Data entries
■ ■ ■ ■ ■ ■ ■
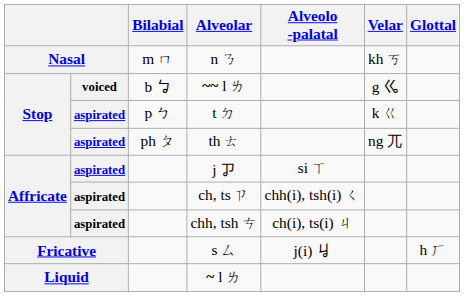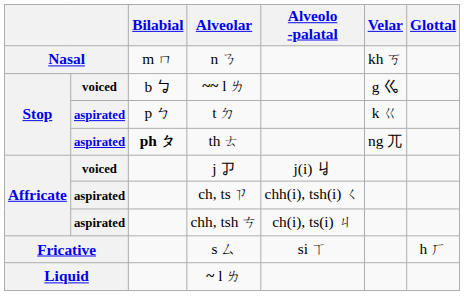th ㄊ | Bilabial: normal -> bold
j ㆡ | column 2: aspirated -> voiced
j ㆡ | Alveolo -palatal: si ㄒ -> j(i) ㆢ
s ㄙ | Alveolo -palatal: j(i) ㆢ -> si ㄒ
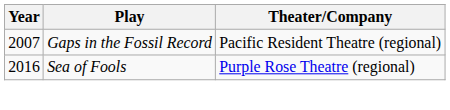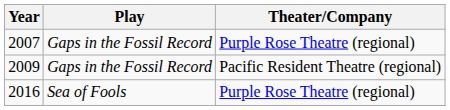2007 | Theater/Company: Pacific Resident Theatre (regional) -> Purple Rose Theatre (regional)
+ row: 2009 | Gaps in the Fossil Record | Pacific Resident Theatre (regional)
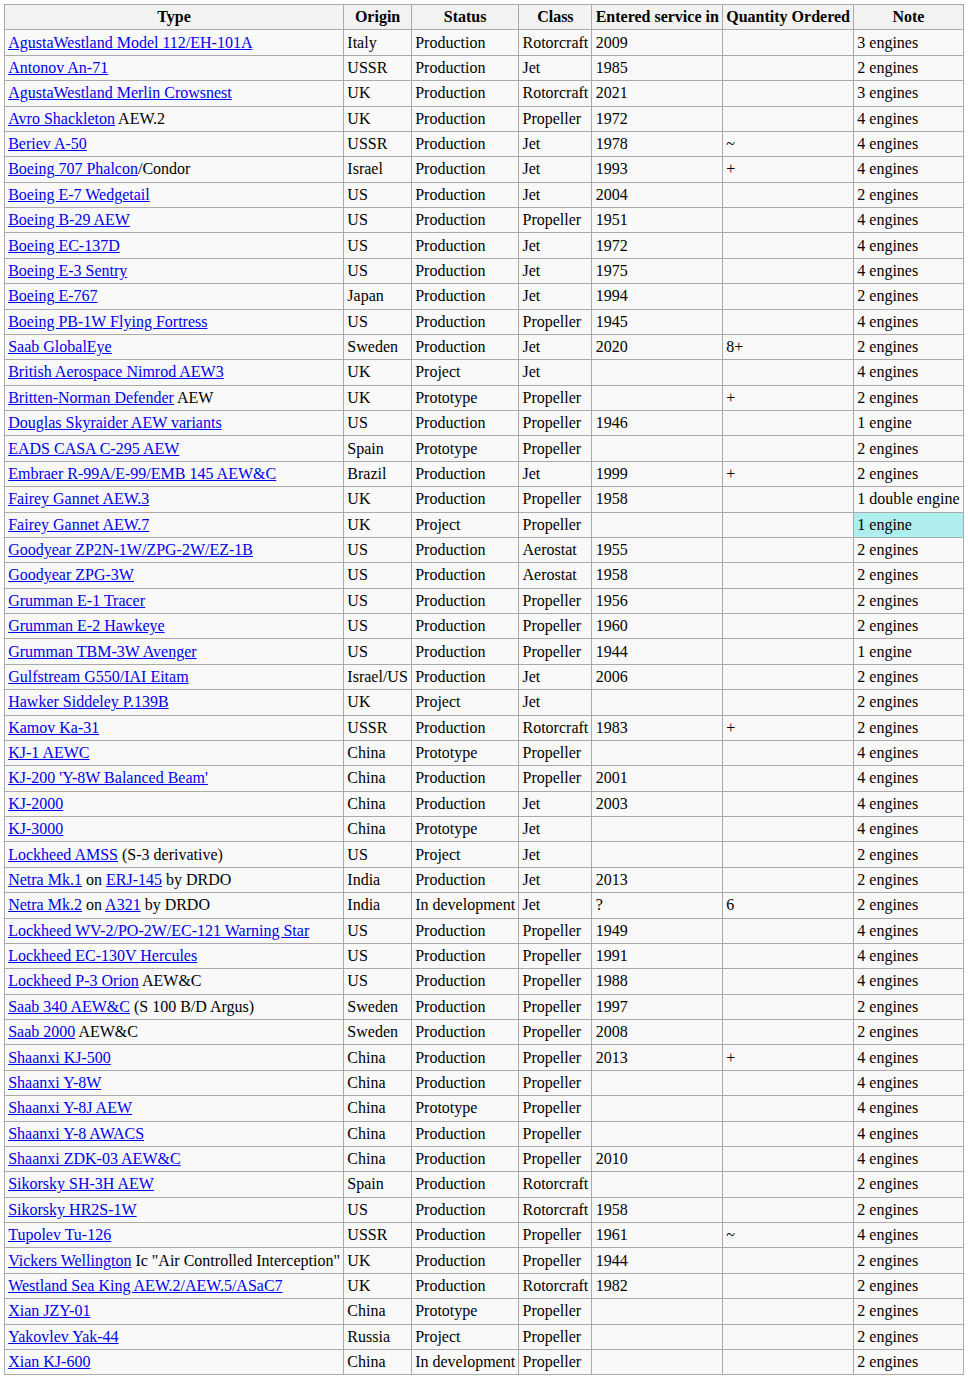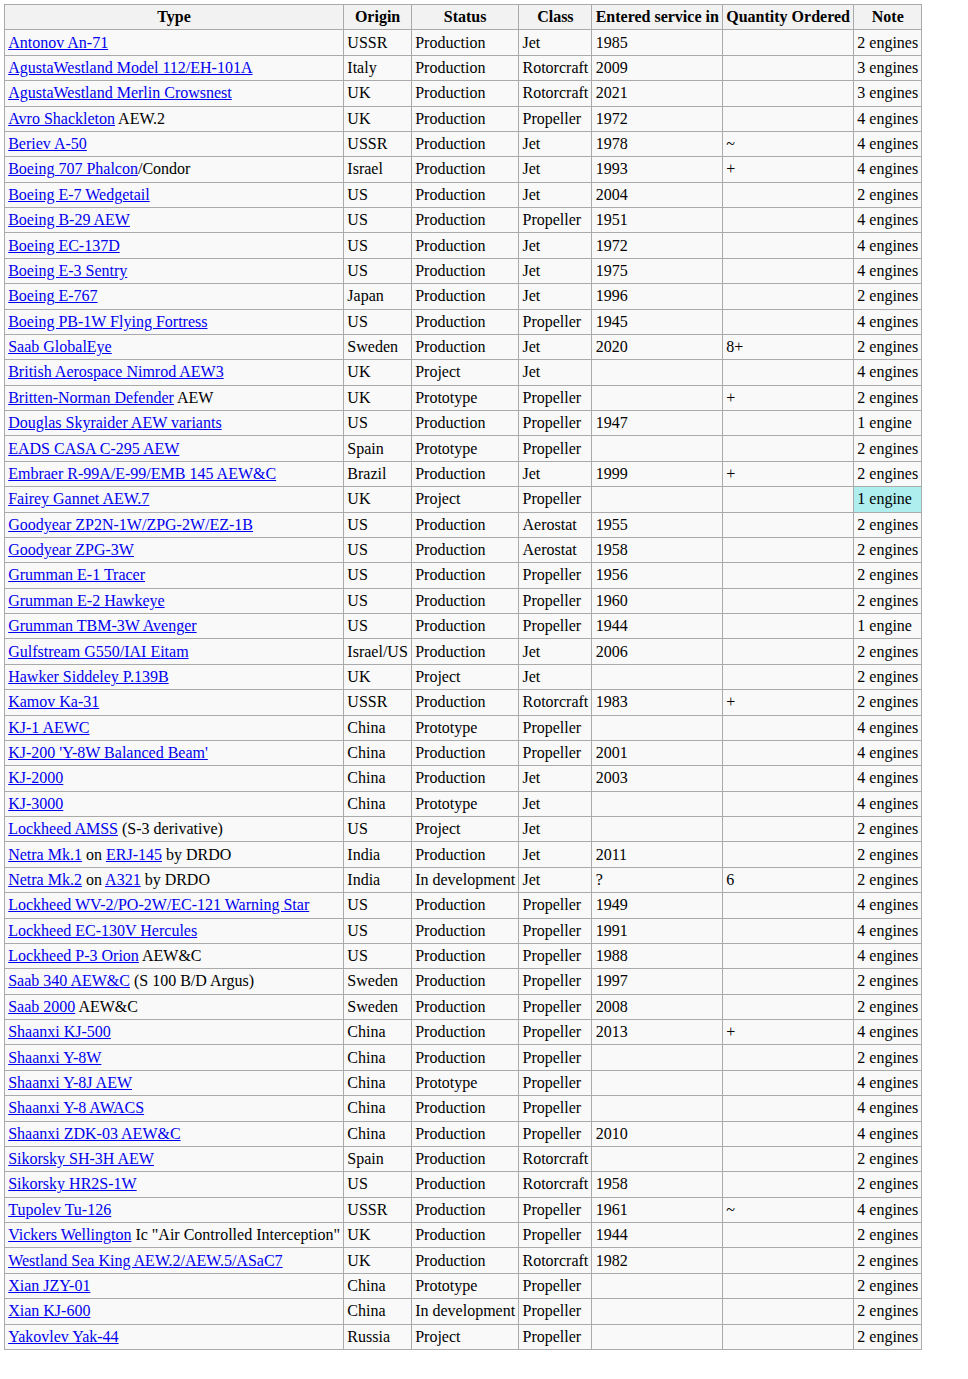rows swapped: Antonov An-71 <-> AgustaWestland Model 112/EH-101A
Boeing E-767 | Entered service in: 1994 -> 1996
Douglas Skyraider AEW variants | Entered service in: 1946 -> 1947
- row: Fairey Gannet AEW.3 | UK | Production | Propeller | 1958 | 1 double engine
Netra Mk.1 on ERJ-145 by DRDO | Entered service in: 2013 -> 2011
Shaanxi Y-8W | Note: 4 engines -> 2 engines
rows swapped: Xian KJ-600 <-> Yakovlev Yak-44
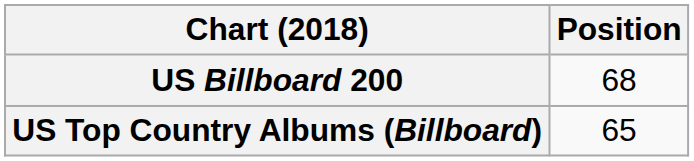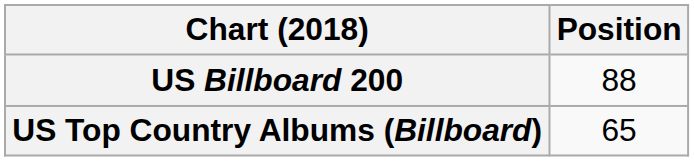US Billboard 200 | Position: 68 -> 88
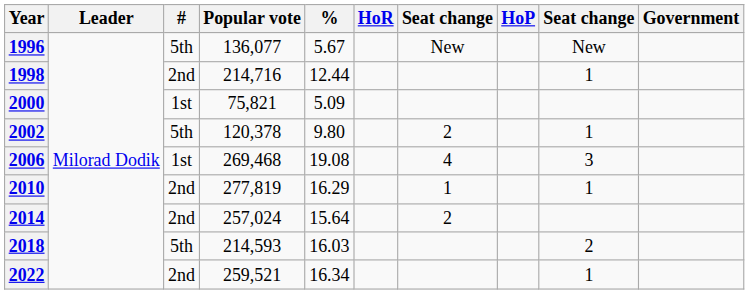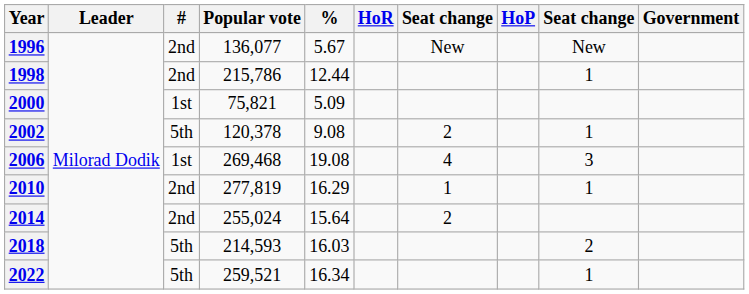1996 | #: 5th -> 2nd
1998 | Popular vote: 214,716 -> 215,786
2002 | %: 9.80 -> 9.08
2014 | Popular vote: 257,024 -> 255,024
2022 | #: 2nd -> 5th
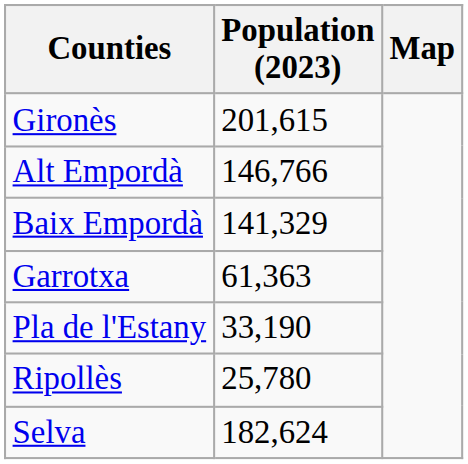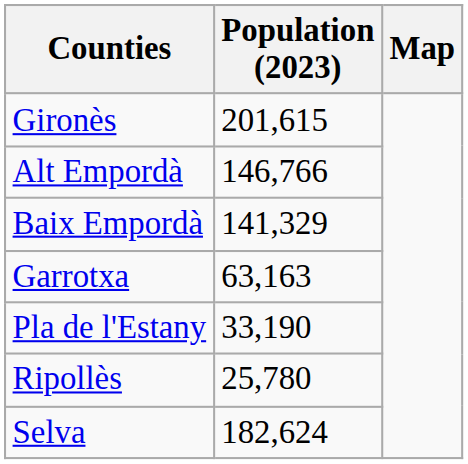Garrotxa | Population (2023): 61,363 -> 63,163
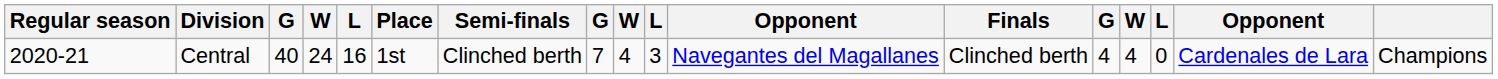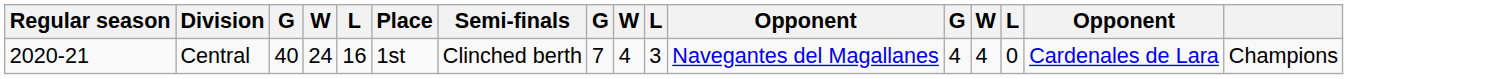- column: Finals | Clinched berth
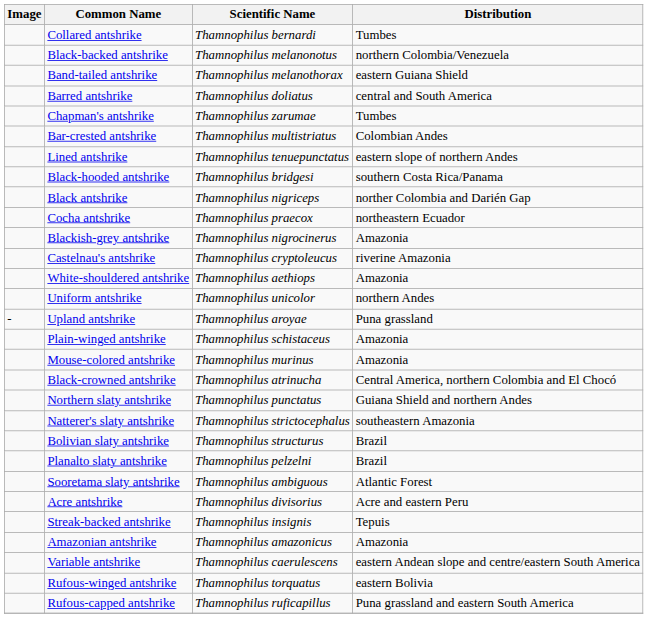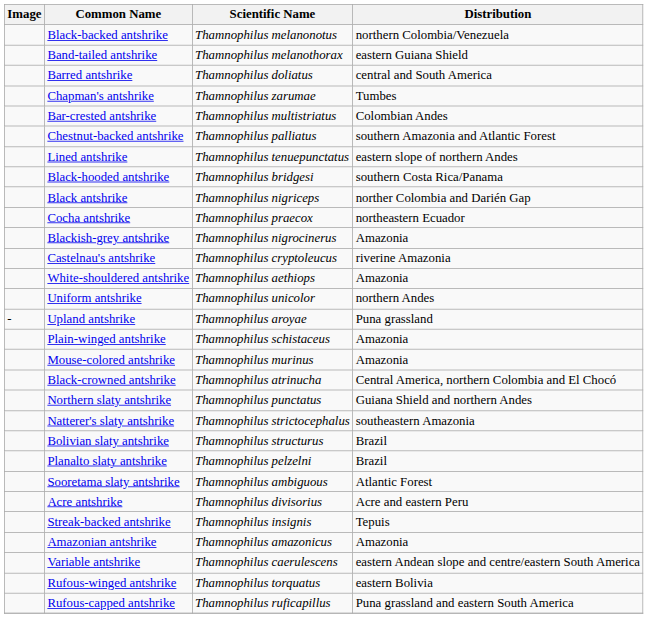- row: Collared antshrike | Thamnophilus bernardi | Tumbes
+ row: Chestnut-backed antshrike | Thamnophilus palliatus | southern Amazonia and Atlantic Forest
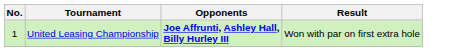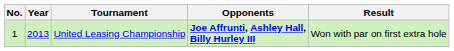+ column: Year | 2013
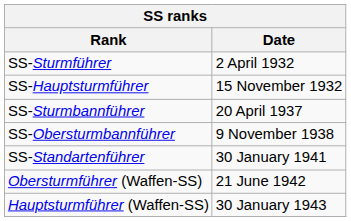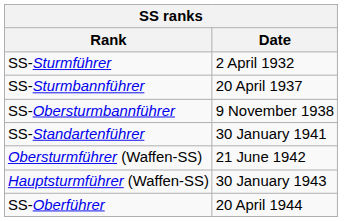- row: SS-Hauptsturmführer | 15 November 1932
+ row: SS-Oberführer | 20 April 1944
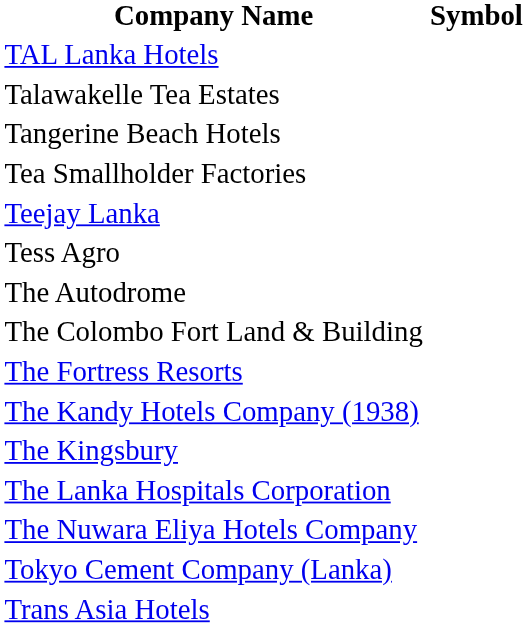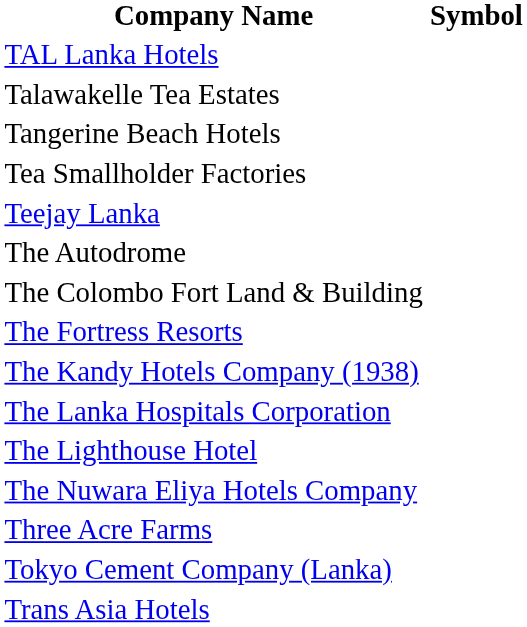- row: Tess Agro
- row: The Kingsbury
+ row: The Lighthouse Hotel
+ row: Three Acre Farms
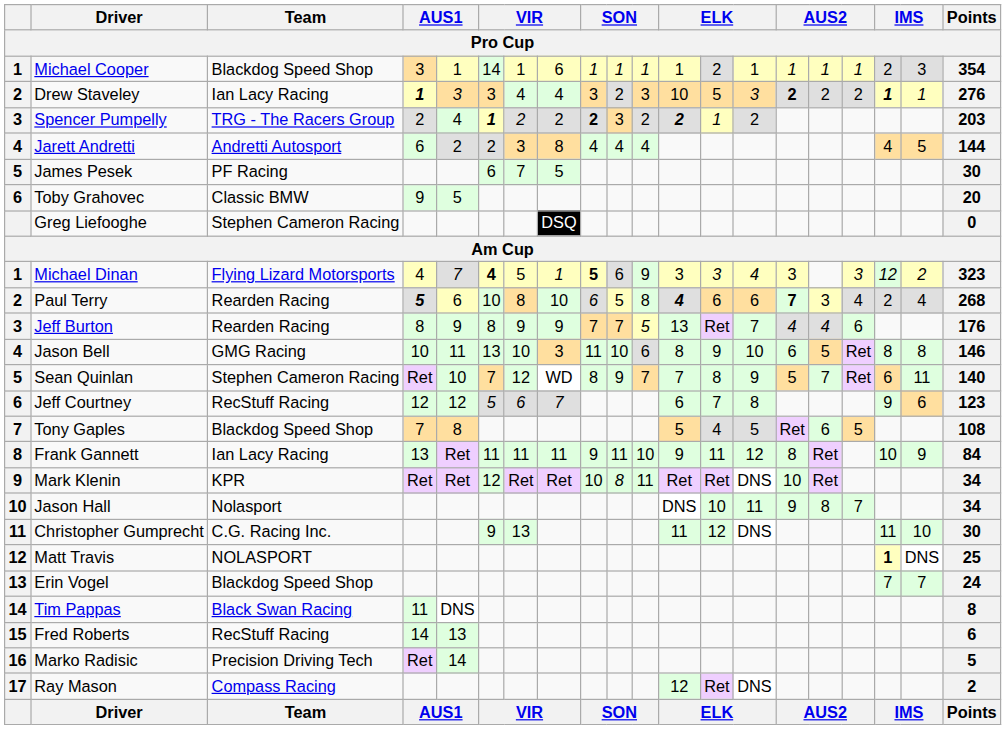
■ ■ ■ ■ ■ ■ ■
__Objective__. Please show each line of the material above that contains the string "Popular", where case counts.

__Written solution__.
1998 | Popular vote: 214,716 -> 215,786
2014 | Popular vote: 257,024 -> 255,024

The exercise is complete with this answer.